NEW YORK (Reuters) - A U.S. judge has sided with a UBS AG UBSN.VX request for arbitration in a proposed class-action lawsuit seeking overtime pay brought by three former financial advisers at a brokerage unit of the bank.
The ruling by U.S. District Judge Barbara Jones in Manhattan marks the latest legal skirmish over contract clauses that require arbitration. The court battles follow a landmark U.S. Supreme Court decision handed down last year.
Arbitration provides companies a way to resolve disputes with employees and customers privately outside the courts.
Plaintiffs’ lawyers contend that so-called “class-action waivers” in arbitration agreements prevent workers from suing employers because of the cost of going it alone.
In the UBS case, the plaintiffs argued the waivers in their contracts conflicted with Financial Industry Regulatory Authority’s arbitration rules that say class-action claims may not be arbitrated.
Jones found that FINRA rules recognize that parties can enter into agreements beyond the scope of its code and do not affect enforcement of those agreements.
“The court accordingly finds that there is nothing within the FINRA rules which would preclude enforcement of the arbitration agreements between the parties,” Jones said.
Jones also rejected the plaintiffs’ contention that the arbitration agreements were unenforceable.
The lawsuit, filed in March, names Eliot Cohen, Philip Ricasata and Charles Shoemaker as the plaintiffs suing on behalf of a group of current and former financial advisers at UBS. They accused UBS of violating the federal Fair Labor Standards Act and California state law by not paying them overtime.
Jeffrey Smith, a lawyer for the plaintiffs at law firm Wolf Haldenstein Adler Freeman & Herz said: “We’re disappointed in the result and we’re reviewing the opinion.”
Megan Stinson, a spokeswoman for UBS, said the company was “pleased with today’s result.”

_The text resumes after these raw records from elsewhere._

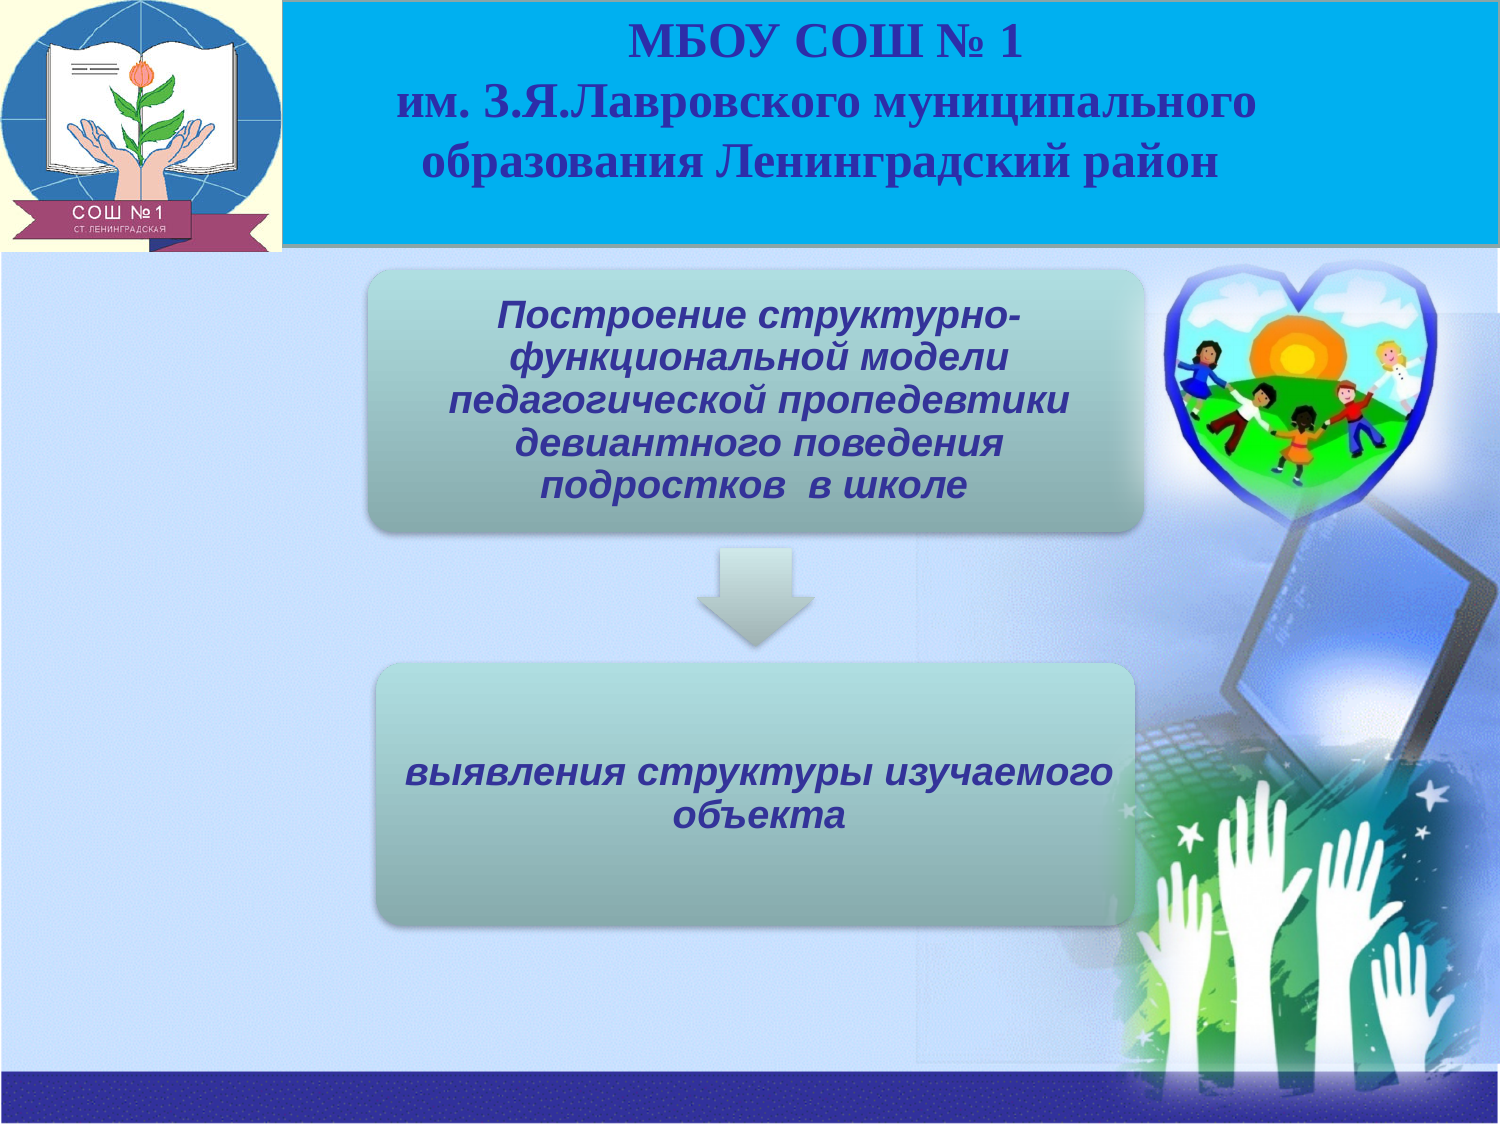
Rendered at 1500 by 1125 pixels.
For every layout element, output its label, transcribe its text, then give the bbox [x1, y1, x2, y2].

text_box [105, 269, 1407, 927]
text_box МБОУ СОШ № 1 им. З.Я.Лавровского муниципального образования Ленинградский район [368, 0, 1285, 195]
picture [0, 0, 1500, 1125]
text_box [282, 0, 1500, 248]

Contracts that require brokers to waive class-action rights and pursue compensation claims in individual FINRA arbitrations are becoming more common, said Marc Dobin, a securities arbitration lawyer in Jupiter, Florida, who represents brokers.
The purpose is to discourage brokers from filing claims, but the strategy could backfire for big brokerages, which could face potentially thousands of individual overtime cases.

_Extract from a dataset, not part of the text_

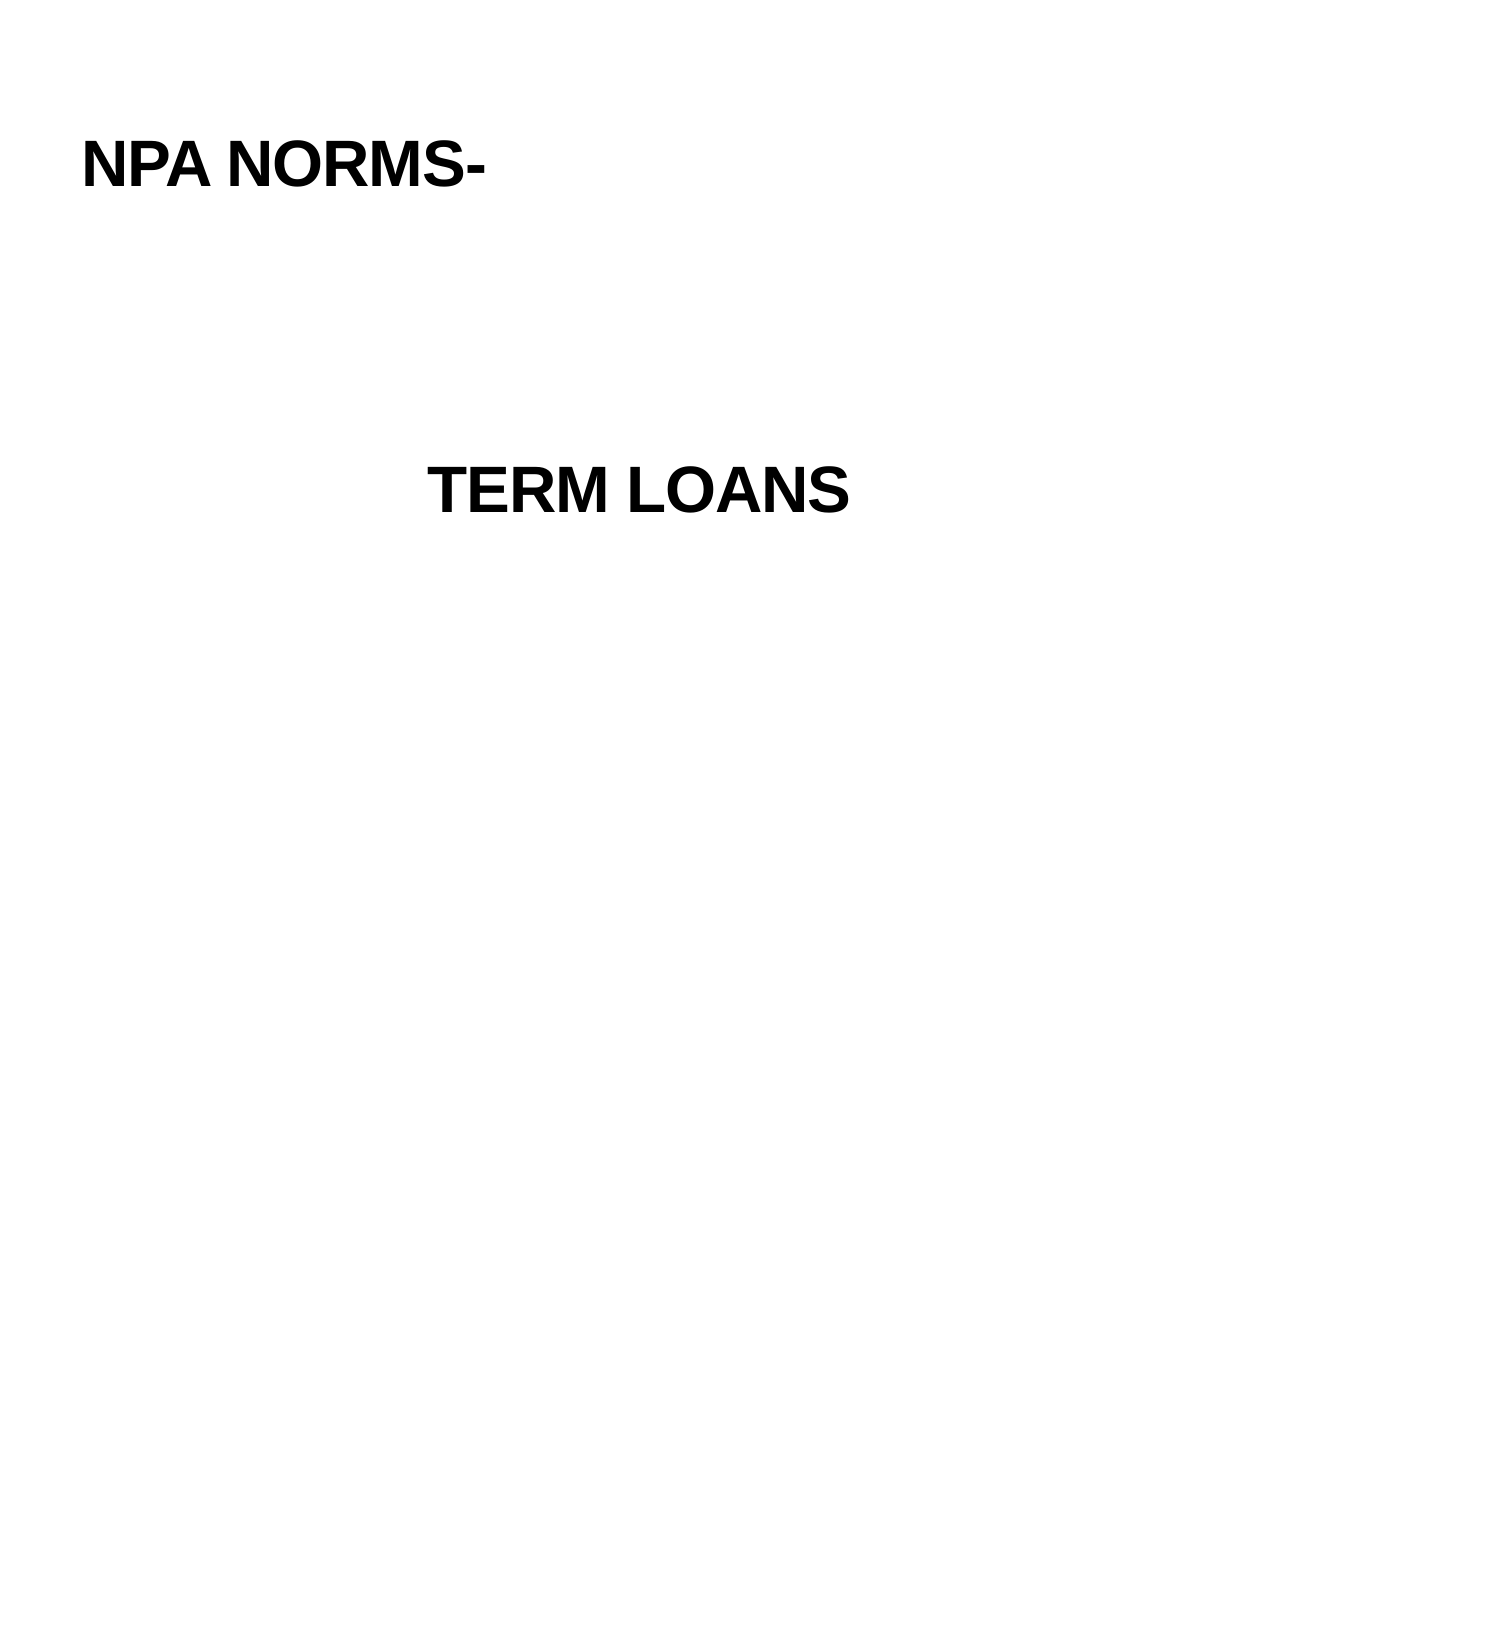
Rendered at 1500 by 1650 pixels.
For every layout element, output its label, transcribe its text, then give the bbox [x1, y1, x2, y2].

text_box TERM LOANS [409, 446, 851, 504]
text_box NPA NORMS- [81, 120, 506, 177]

“Instead of fighting one war with a unified enemy, they could be fighting 1,500 battles across the country,” Dobin said.
In April 2011, the Supreme Court enforced contract provisions between two consumers suing a unit of AT&T and the company that required arbitration, and waived their ability to bring a class action.

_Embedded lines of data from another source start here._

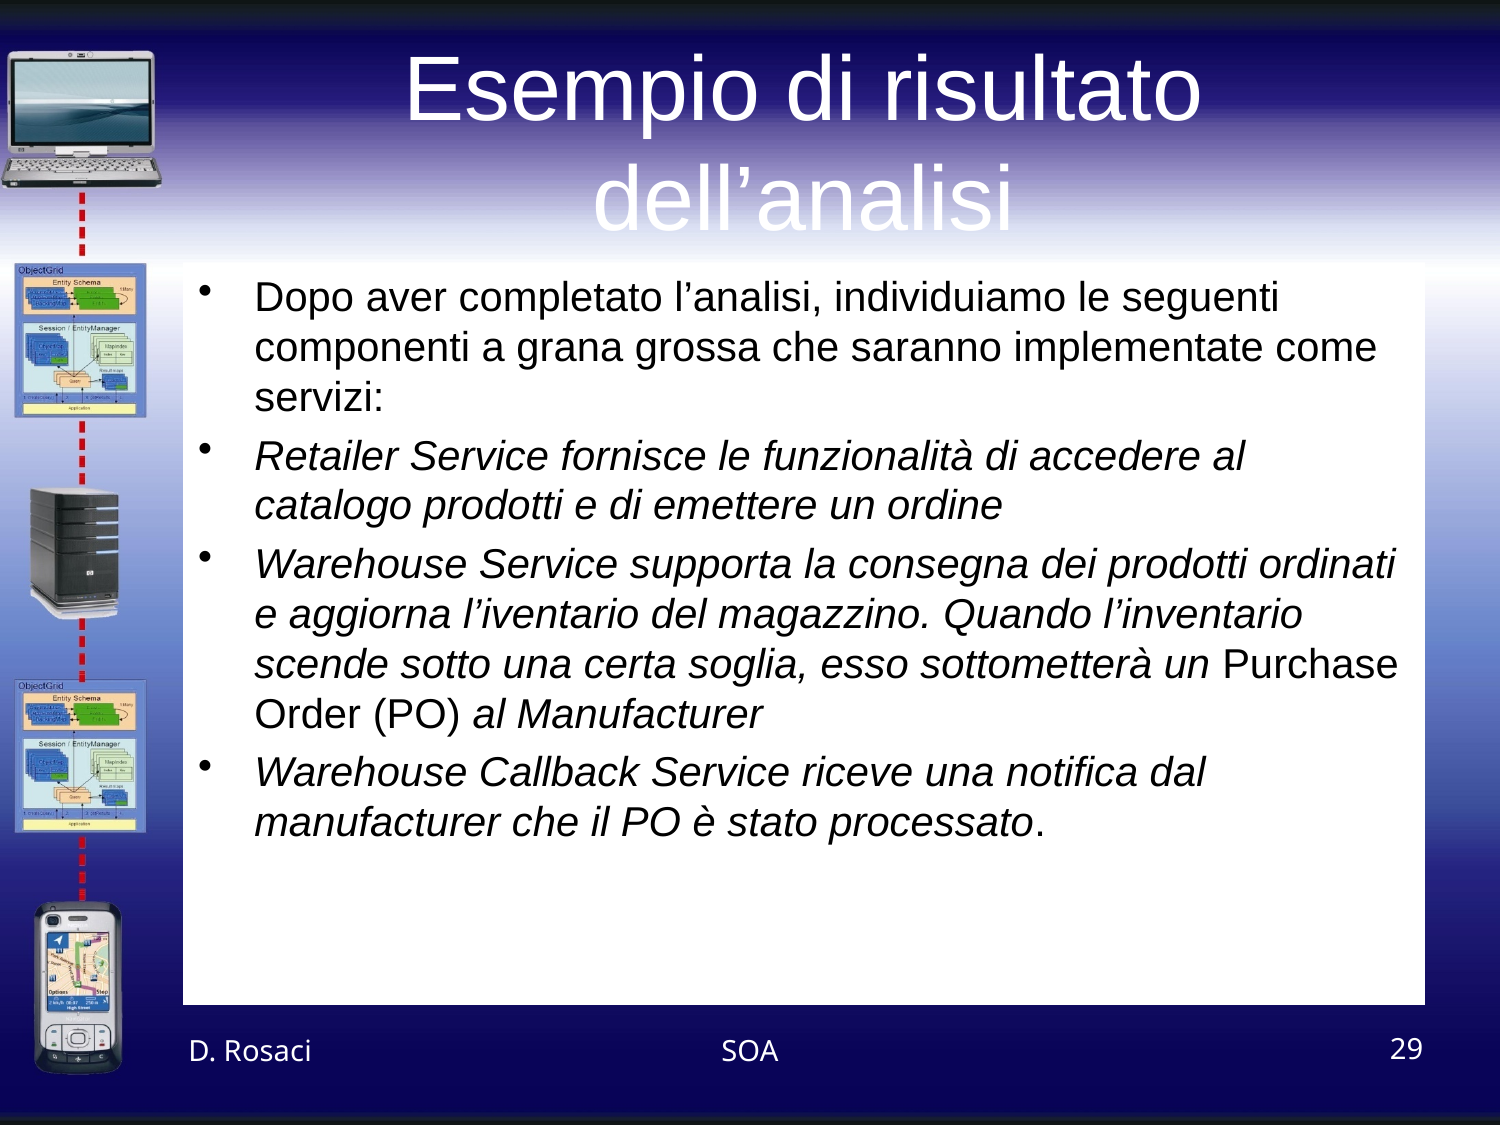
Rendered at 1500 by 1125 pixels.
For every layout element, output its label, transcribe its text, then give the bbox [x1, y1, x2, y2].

title Esempio di risultato dell’analisi [182, 44, 1426, 233]
footer SOA [512, 1024, 988, 1103]
slide_number D. Rosaci [74, 1024, 426, 1103]
list Dopo aver completato l’analisi, individuiamo le seguenti componenti a grana grossa che saranno implementate come servizi: Retailer Service fornisce le funzionalità di accedere al catalogo prodotti e di emettere un ordine Warehouse Service supporta la consegna dei prodotti ordinati e aggiorna l’iventario del magazzino. Quando l’inventario scende sotto una certa soglia, esso sottometterà un Purchase Order (PO) al Manufacturer Warehouse Callback Service riceve una notifica dal manufacturer che il PO è stato processato. [182, 262, 1426, 1006]
picture [0, 0, 1500, 1125]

While the AT&T case was about consumer rights, companies have since sought to apply it to employment cases such as the one facing UBS.
Apart from employment, Charles Schwab Corp (SCHW.N) also used the Supreme Court ruling to add a new provision to millions of account agreements in October precluding customers from starting or joining class-action lawsuits against the brokerage.
FINRA is pursuing a disciplinary case against Schwab, arguing that FINRA rules do not allow arbitrators to hear class action cases. Its rules also restrict brokerages from limiting investor rights to file court cases in certain situations.
The case is Cohen, et al., v. UBS Financial Services, Inc., et al., U.S. District Court, Southern District of New York, 12-02147.